Stored entries
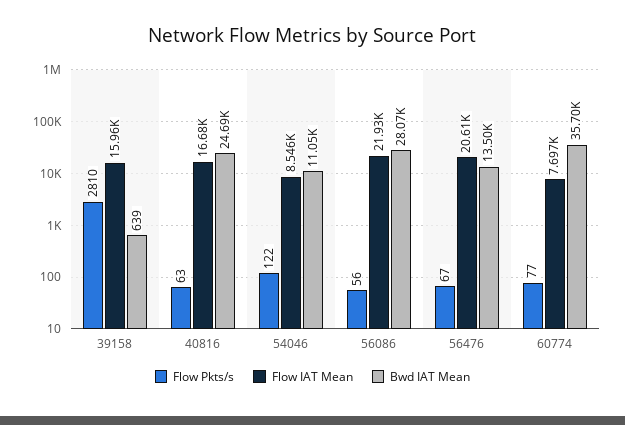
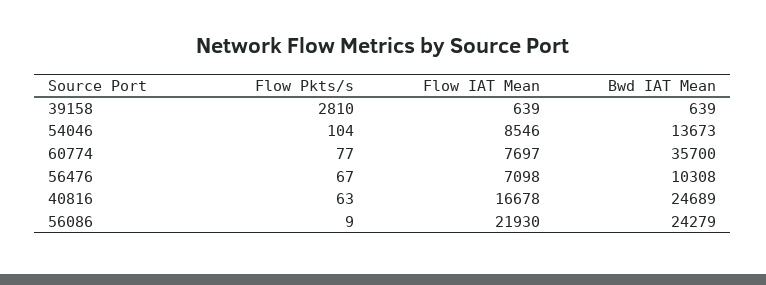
  {
    "Flow Pkts/s": {
      "39158": 2810,
      "40816": 63,
-     "54046": 122,
+     "54046": 104,
-     "56086": 56,
+     "56086": 9,
      "56476": 67,
      "60774": 77
    },
    "Flow IAT Mean": {
-     "39158": 15960,
+     "39158": 639,
      "40816": 16678,
      "54046": 8546,
      "56086": 21930,
-     "56476": 20610,
+     "56476": 7098,
      "60774": 7697
    },
    "Bwd IAT Mean": {
      "39158": 639,
      "40816": 24689,
-     "54046": 11050,
+     "54046": 13673,
-     "56086": 28070,
+     "56086": 24279,
-     "56476": 13500,
+     "56476": 10308,
      "60774": 35700
    }
  }

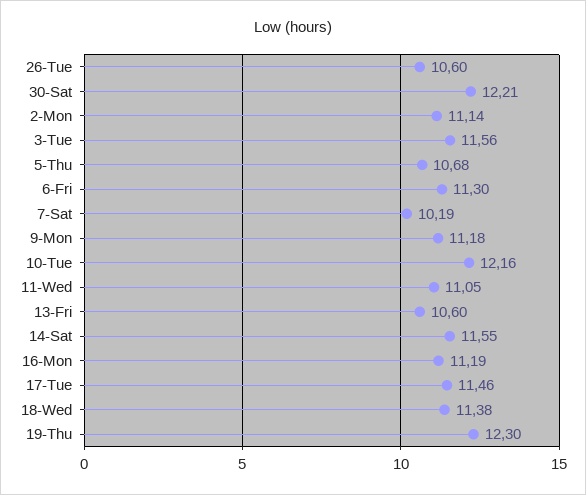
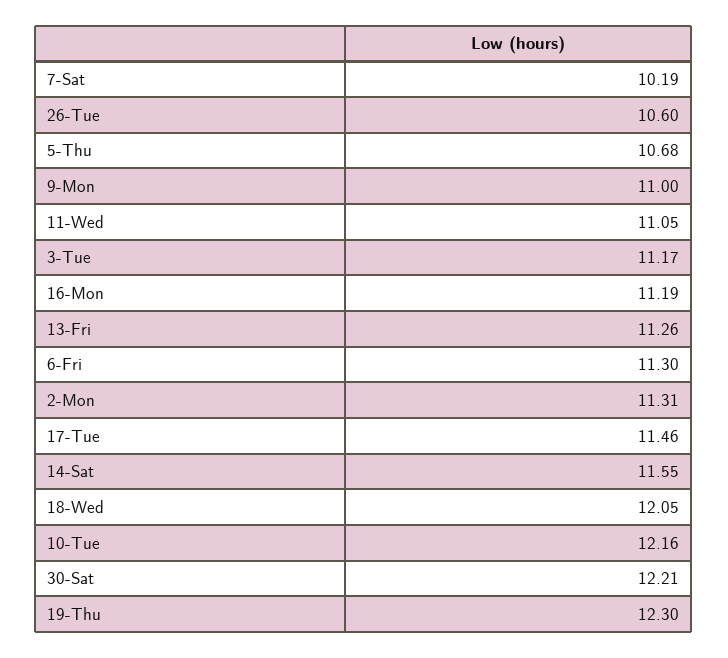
  {
    "26-Tue": 10.6,
    "30-Sat": 12.21,
-   "2-Mon": 11.14,
+   "2-Mon": 11.31,
-   "3-Tue": 11.56,
+   "3-Tue": 11.17,
    "5-Thu": 10.68,
    "6-Fri": 11.3,
    "7-Sat": 10.19,
-   "9-Mon": 11.18,
+   "9-Mon": 11,
    "10-Tue": 12.16,
    "11-Wed": 11.05,
-   "13-Fri": 10.6,
+   "13-Fri": 11.26,
    "14-Sat": 11.55,
    "16-Mon": 11.19,
    "17-Tue": 11.46,
-   "18-Wed": 11.38,
+   "18-Wed": 12.05,
    "19-Thu": 12.3
  }

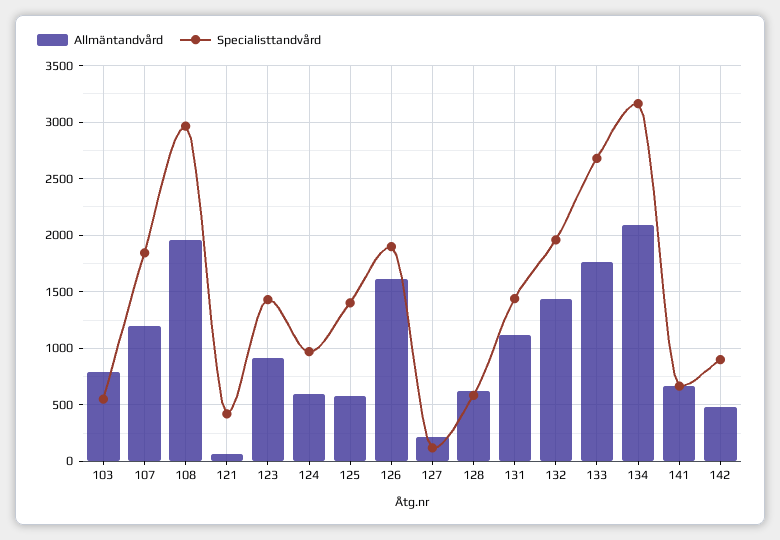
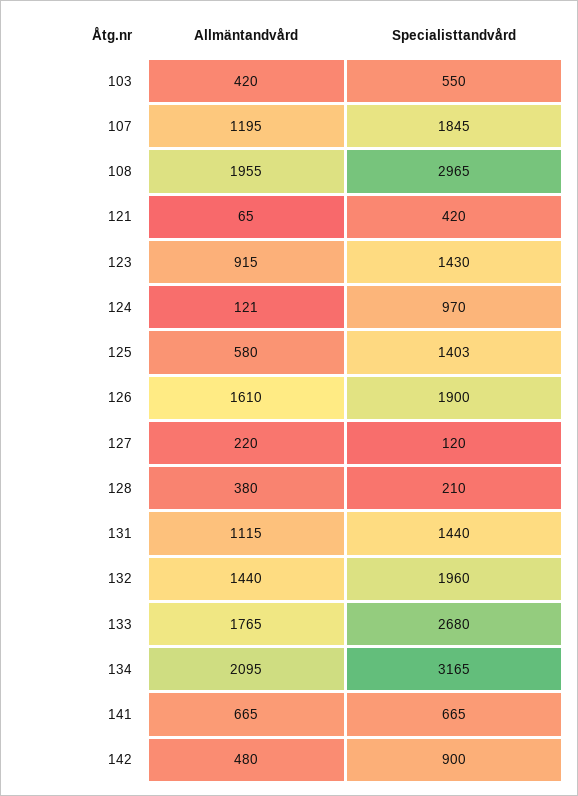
  {
    "Allmäntandvård": {
-     "103": 800,
+     "103": 420,
      "107": 1195,
      "108": 1955,
      "121": 65,
      "123": 915,
-     "124": 600,
+     "124": 121,
      "125": 580,
      "126": 1610,
      "127": 220,
-     "128": 600,
+     "128": 380,
      "131": 1115,
      "132": 1440,
      "133": 1765,
      "134": 2095,
      "141": 665,
      "142": 480
    },
    "Specialisttandvård": {
      "103": 550,
      "107": 1845,
      "108": 2965,
      "121": 420,
      "123": 1430,
      "124": 970,
      "125": 1403,
      "126": 1900,
      "127": 120,
-     "128": 600,
+     "128": 210,
      "131": 1440,
      "132": 1960,
      "133": 2680,
      "134": 3165,
      "141": 665,
      "142": 900
    }
  }

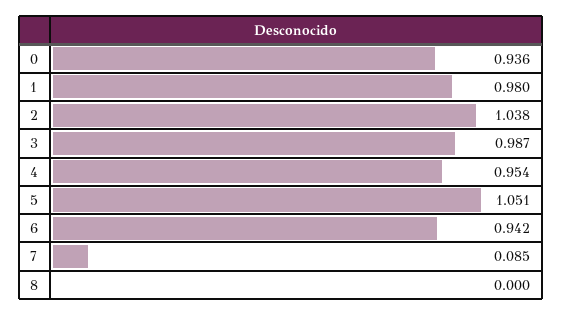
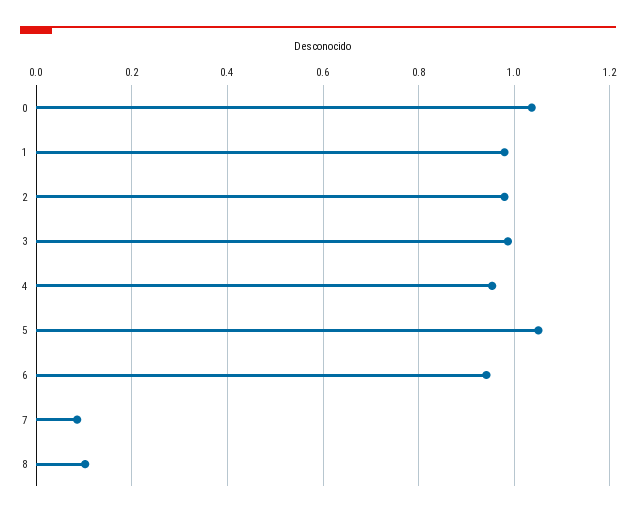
  {
-   "0": 0.936,
+   "0": 1.04,
    "1": 0.98,
-   "2": 1.038,
+   "2": 0.98,
    "3": 0.987,
    "4": 0.954,
    "5": 1.051,
    "6": 0.942,
    "7": 0.085,
-   "8": 0
+   "8": 0.1
  }

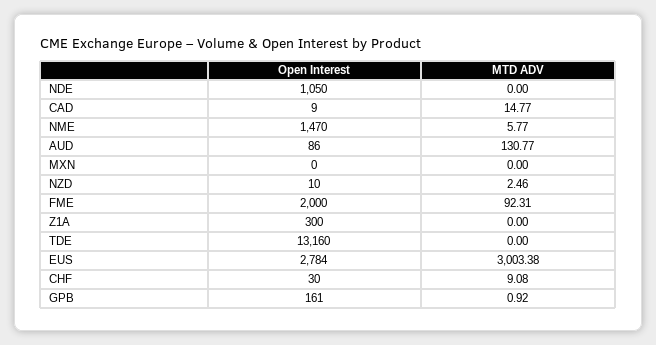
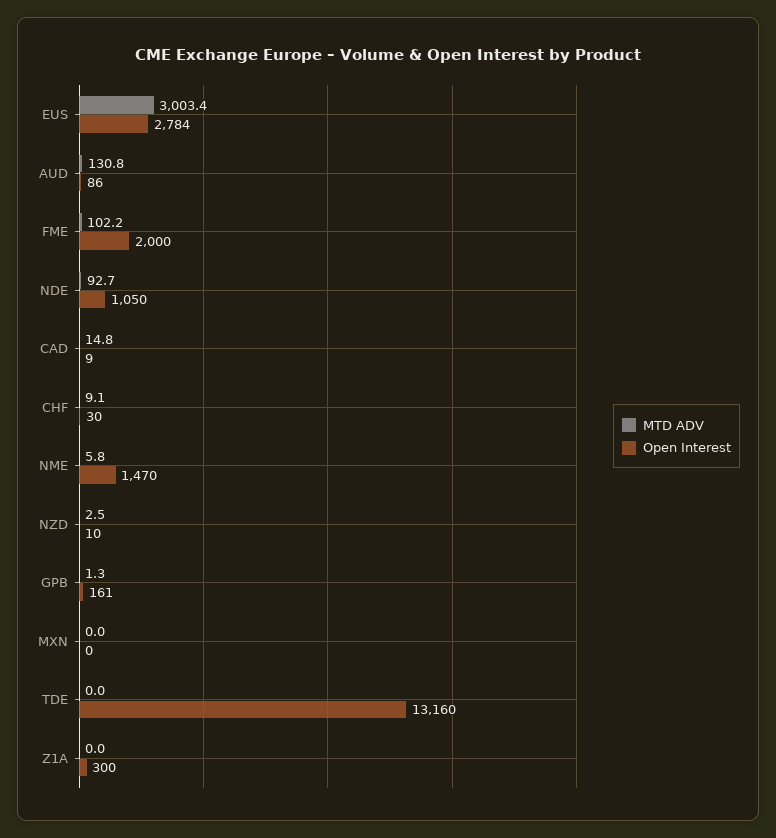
  {
    "Open Interest": {
      "NDE": 1050,
      "CAD": 9,
      "NME": 1470,
      "AUD": 86,
      "MXN": 0,
      "NZD": 10,
      "FME": 2000,
      "Z1A": 300,
      "TDE": 13160,
      "EUS": 2784,
      "CHF": 30,
      "GPB": 161
    },
    "MTD ADV": {
-     "NDE": 0,
+     "NDE": 92.7,
      "CAD": 14.77,
      "NME": 5.77,
      "AUD": 130.77,
      "MXN": 0,
      "NZD": 2.46,
-     "FME": 92.31,
+     "FME": 102.2,
      "Z1A": 0,
      "TDE": 0,
      "EUS": 3003.38,
      "CHF": 9.08,
-     "GPB": 0.92
+     "GPB": 1.3
    }
  }

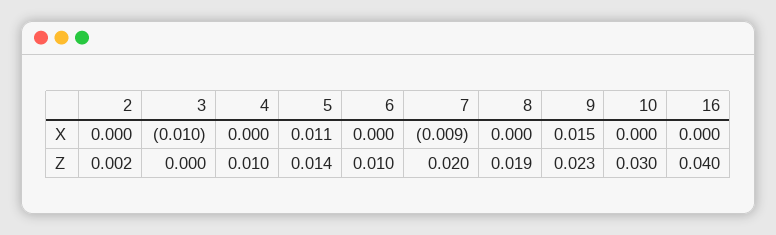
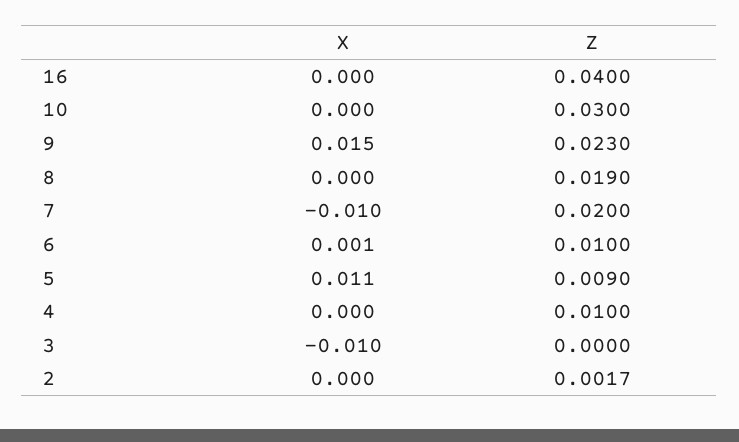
  {
    "2": {
      "X": 0,
      "Z": 0.0017
    },
    "3": {
      "X": -0.01,
      "Z": 0
    },
    "4": {
      "X": 0,
      "Z": 0.01
    },
    "5": {
      "X": 0.011,
-     "Z": 0.014
+     "Z": 0.009
    },
    "6": {
-     "X": 0,
+     "X": 0.001,
      "Z": 0.01
    },
    "7": {
-     "X": -0.009,
+     "X": -0.01,
      "Z": 0.02
    },
    "8": {
      "X": 0,
      "Z": 0.019
    },
    "9": {
      "X": 0.015,
      "Z": 0.023
    },
    "10": {
      "X": 0,
      "Z": 0.03
    },
    "16": {
      "X": 0,
      "Z": 0.04
    }
  }

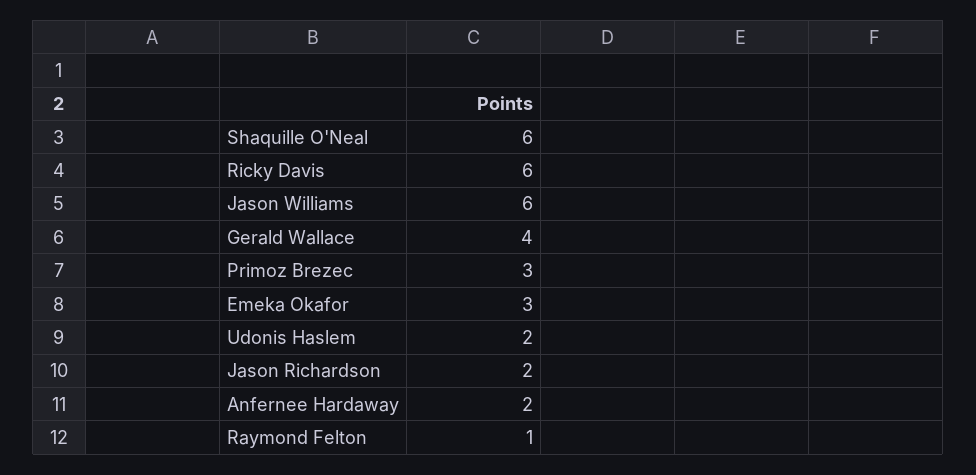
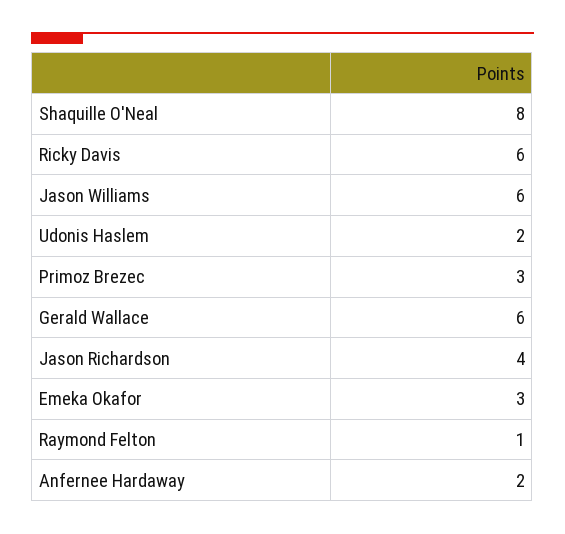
  {
-   "Shaquille O'Neal": 6,
+   "Shaquille O'Neal": 8,
    "Ricky Davis": 6,
    "Jason Williams": 6,
-   "Gerald Wallace": 4,
+   "Gerald Wallace": 6,
    "Primoz Brezec": 3,
    "Emeka Okafor": 3,
    "Udonis Haslem": 2,
-   "Jason Richardson": 2,
+   "Jason Richardson": 4,
    "Anfernee Hardaway": 2,
    "Raymond Felton": 1
  }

> **Task goal**:
Show the lines from the data above that contain the string "Jason".

> **Problem solution**:
    "Jason Williams": 6,
-   "Jason Richardson": 2,
+   "Jason Richardson": 4,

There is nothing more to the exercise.